Choosing articles for my first attempt at incremental reading
Sent: May 25, 2012
Subject: Incremental reading from Wikipedia
I am trying to learn incremental reading. I am looking for good materials to learning economics. You suggested Wikipedia. I want to start from some simple articles to get the hang of the method. These are each rather short, but I can take them together, or should I rather concentrate on only one long article?
Could you comment on my initial choices?
- wikipedia articles are usually excellently structured for IR (except for stubs and articles authored by a single person)
- the first article seems good enough, however, it is always best to start from simplest possible subjects with lots of popular editing (those have the clearest structure)
- it may take some time to review those articles for you, however, you can best do it yourself by just starting the process and leaving here some comments on possible difficulties
- it is unclear what you mean by "take them together"? If you mean importing them as separate articles and including them in incremental reading, then yes, you can take them together.
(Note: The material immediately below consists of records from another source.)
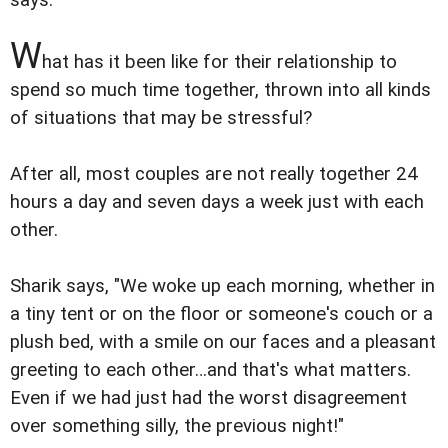
says.
W
hat has it been like for their relationship to
spend so much time together, thrown into all kinds
of situations that may be stressful?
After all, most couples are not really together 24
hours a day and seven days a week just with each
other.
Sharik says, "We woke up each morning, whether in
a tiny tent or on the floor or someone's couch or a
plush bed, with a smile on our faces and a pleasant
greeting to each other…and that's what matters.
Even if we had just had the worst disagreement
over something silly, the previous night!"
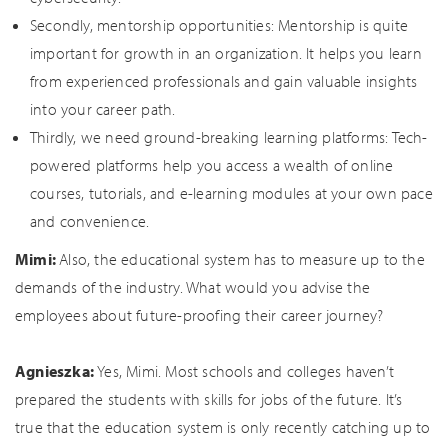
Secondly, mentorship opportunities: Mentorship is quite
important for growth in an organization. It helps you learn
from experienced professionals and gain valuable insights
into your career path.
Thirdly, we need ground-breaking learning platforms: Tech-
powered platforms help you access a wealth of online
courses, tutorials, and e-learning modules at your own pace
and convenience.
Mimi:
Also, the educational system has to measure up to the
demands of the industry. What would you advise the
employees about future-proofing their career journey?
Agnieszka:
Yes, Mimi. Most schools and colleges haven’t
prepared the students with skills for jobs of the future. It’s
true that the education system is only recently catching up to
If you mean, you want to splice them then it would be the opposite to what you want to accomplish with IR.
- if this is your first attempt, you will instantly have problems with this enumeration "Eugene Fama identified three levels of market efficiency". You can skip it, reformulate on your own, or pose it as a separate question for solving at SMPedia. This may require help from someone with solid knowledge of economics / financial markets. Later on also "James Tobin identified four efficiency types that could be present in a financial market". Those enumerations are typical of school lectures, which are often best handled with "cramming". Note that the framework of the article was structured by a single author ("Psibe"). This is never a good sign. Other authors often do not know how to or do not have time to change the structure of enumerative articles.